沈晝葉穿著領事館搶來的拖鞋,直到站到蘇加諾-哈達機場,往返首都機場的登機口前,都沒搞清楚情況。

陳嘯之懶洋洋地道︰「上飛機。」

沈晝葉︰「……???」

「讓你上去,」陳嘯之不耐煩道︰「坐專機回國啊。」

沈晝葉充滿猶豫︰「可是……」

可是你家到底干嘛的啊?沈晝葉徹底迷茫,完全不知道他為什麼能和大使談笑風生。

「可什麼可是,」陳嘯之立刻壞脾氣發作︰「你不上去,沈晝葉你是想去坐貨機?我把你塞去和香蕉坐一起?」

沈晝葉立刻噤聲︰「……這倒是沒有。」

說完,她立刻抱著自己的行李——被石頭砸壞的ipad和筆記本電腦,三步並作兩步跑上了登機口。

陳嘯之在她身後嗤嗤地笑了起來。

夕陽在飛機另一端延綿鋪展,紫紅如玫瑰。

沈晝葉登機後回頭看了一眼,看見陳嘯之背著自己的行囊,緊隨她身後,三步並作兩步沖上飛機。

……陳嘯之看起來也不太像大人,沈晝葉犯了嘀咕,反倒像個大男孩。

無論告訴誰他是個教授,還是個博導,對方應該也不會信。

他看上去太年輕了,和自己一樣。

……

飛機上還有一個男人——他身形清瘦西裝革履,年紀不輕,目光銳利,戴著一架玳瑁方眼鏡,若有所思地撐著下巴望著夕陽。

沈晝葉本質是蹭了大使館的飛機回去,陳嘯之上來之後漫不經心地地提醒了她一句‘叫叔叔’。

沈晝葉︰「……?」

陳嘯之道︰「讓你叫就叫,別磨嘰。」

沈晝葉︰「……」

我又不認識他……

沈晝葉十分別扭,試探道︰「叔……叔叔好?」

那中年人禮貌一笑,接著看了沈晝葉抱著的東西——壞電腦壞ipad一眼,奇怪道︰「小姑娘,抱著壞電腦干嘛?」

他問這個一點也不稀奇,因為沈晝葉的電腦都被砸得顯示屏都要掉下來了。

陳嘯之替她答道︰「回國恢復數據。」

中年人笑笑︰「博士生對吧,備份沒做好?」

沈晝葉沉痛地說︰「……沒來得及做就壞了。」

那人哈哈大笑,示意他們隨便找個地方坐。沈晝葉抱著電腦手足無措,完全不知道該坐在哪,接著陳嘯之拉著她的手腕一扯,讓她坐在了自己的身邊。

「別亂跑。」陳嘯之教訓沈晝葉道︰「——電腦給我抱著。」

沈晝葉︰「唔?好。」

陳嘯之接過來,將電腦放在一邊,伸手揉揉沈晝葉的頭發。飛機緩慢前進,接著又沉重地升入空中。
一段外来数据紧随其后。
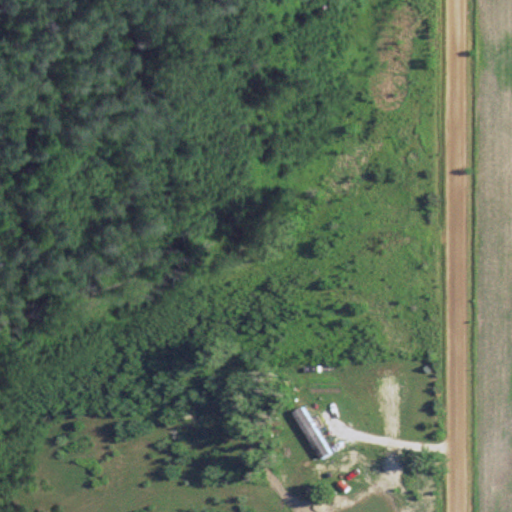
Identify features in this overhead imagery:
road: (456, 256)
building: (316, 433)
road: (395, 441)
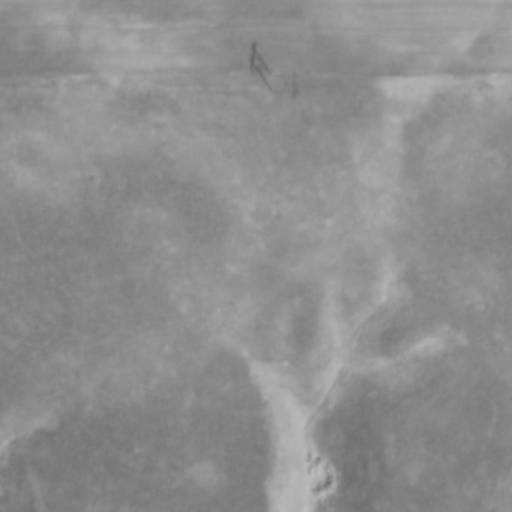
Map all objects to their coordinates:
power tower: (268, 82)
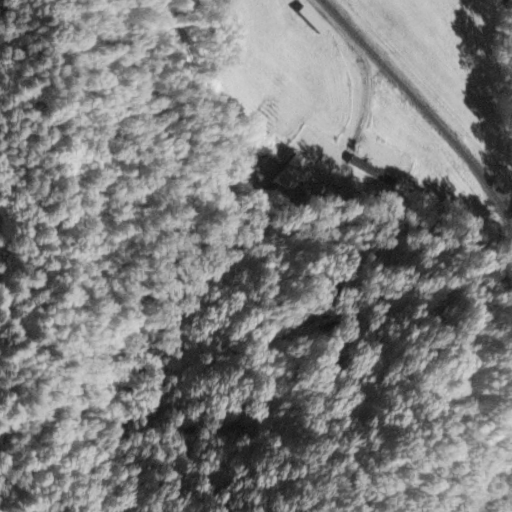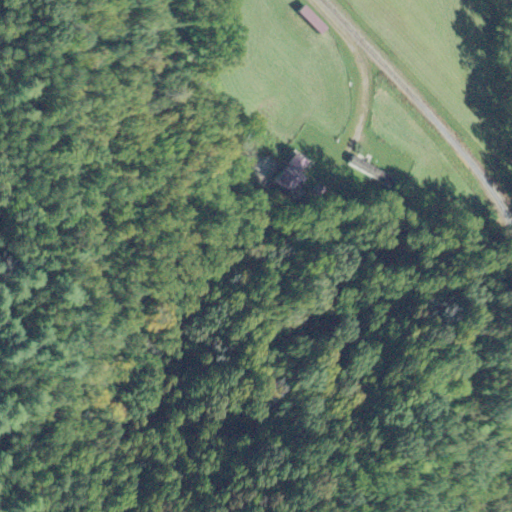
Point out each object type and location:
road: (219, 83)
railway: (420, 104)
building: (370, 174)
building: (292, 175)
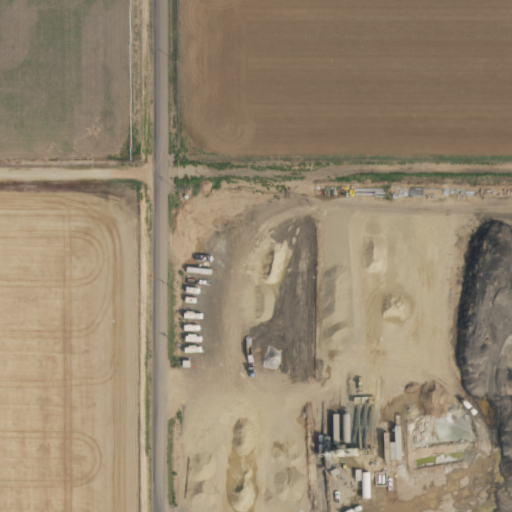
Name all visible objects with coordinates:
road: (256, 168)
road: (161, 256)
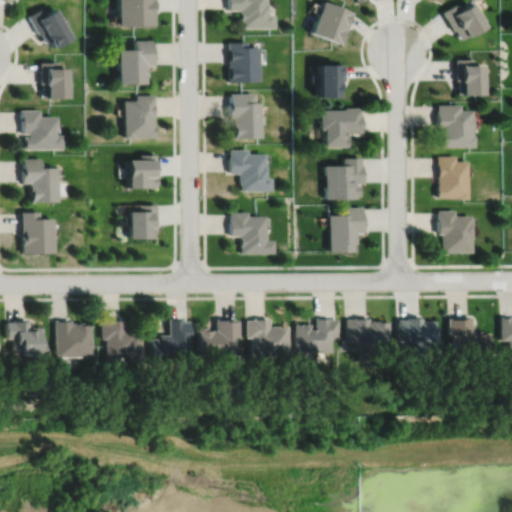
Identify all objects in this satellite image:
building: (2, 0)
building: (4, 0)
building: (354, 0)
building: (433, 1)
building: (133, 12)
building: (244, 13)
building: (247, 13)
building: (459, 20)
building: (328, 22)
building: (45, 26)
building: (235, 61)
building: (129, 62)
building: (133, 62)
building: (237, 62)
building: (463, 77)
building: (48, 81)
building: (325, 81)
building: (237, 115)
building: (240, 115)
building: (132, 117)
building: (135, 117)
building: (333, 125)
building: (336, 125)
building: (447, 126)
building: (450, 126)
building: (32, 130)
building: (35, 131)
road: (188, 140)
road: (381, 162)
road: (396, 162)
building: (246, 167)
building: (242, 168)
building: (138, 169)
building: (341, 176)
building: (445, 177)
building: (36, 178)
building: (448, 178)
building: (31, 179)
building: (139, 219)
building: (342, 226)
building: (338, 229)
building: (451, 229)
building: (33, 230)
building: (247, 230)
building: (447, 231)
building: (244, 232)
road: (397, 265)
road: (189, 266)
road: (92, 267)
road: (256, 280)
road: (256, 295)
building: (505, 331)
building: (365, 332)
building: (312, 333)
building: (503, 333)
building: (19, 335)
building: (309, 335)
building: (360, 335)
building: (67, 336)
building: (214, 336)
building: (263, 336)
building: (415, 336)
building: (463, 336)
building: (16, 337)
building: (410, 337)
building: (116, 338)
building: (209, 338)
building: (259, 338)
building: (64, 339)
building: (112, 339)
building: (459, 339)
building: (167, 340)
building: (164, 342)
飛機升入橙紅的雲層,那中年人隨和地說︰「……到北京大概凌晨一兩點鐘吧,得飛七個小時。到了首都機場我找個車送你們回去。」

陳嘯之笑了笑︰「謝謝您。」

「挺久沒回國了吧,」中年男人又笑道︰「听你爸媽提過,嘯之你是去年過年都沒回家?」

沈晝葉那一瞬間,突然意識到,自己是在和陳嘯之回國——還是回北京,自己出國還沒滿倆月,回去正好趕上國慶節。

沈晝葉︰「……」

沈晝葉感到極其的別扭。

陳嘯之說︰「他們夸張。過年回了,但是沒假,兩天就又走了。」

那人︰「怎麼,青年才俊,不考慮回國呆呆?」

「……」

沈晝葉呆呆地看著窗外,夕陽如暈紅的山岳,染紅了雲和海。

然後她听見陳嘯之笑了一聲,說︰「考慮。」

沈晝葉︰「……?」

「我回北京看看她學校,」陳嘯之在沈晝葉頭頂微微揉了揉,漫不經心道︰「——看看她這邊人都怎麼樣,合適的話就回來了。」

沈晝葉︰「……」

和我有什麼關系?沈晝葉一下子走起了神。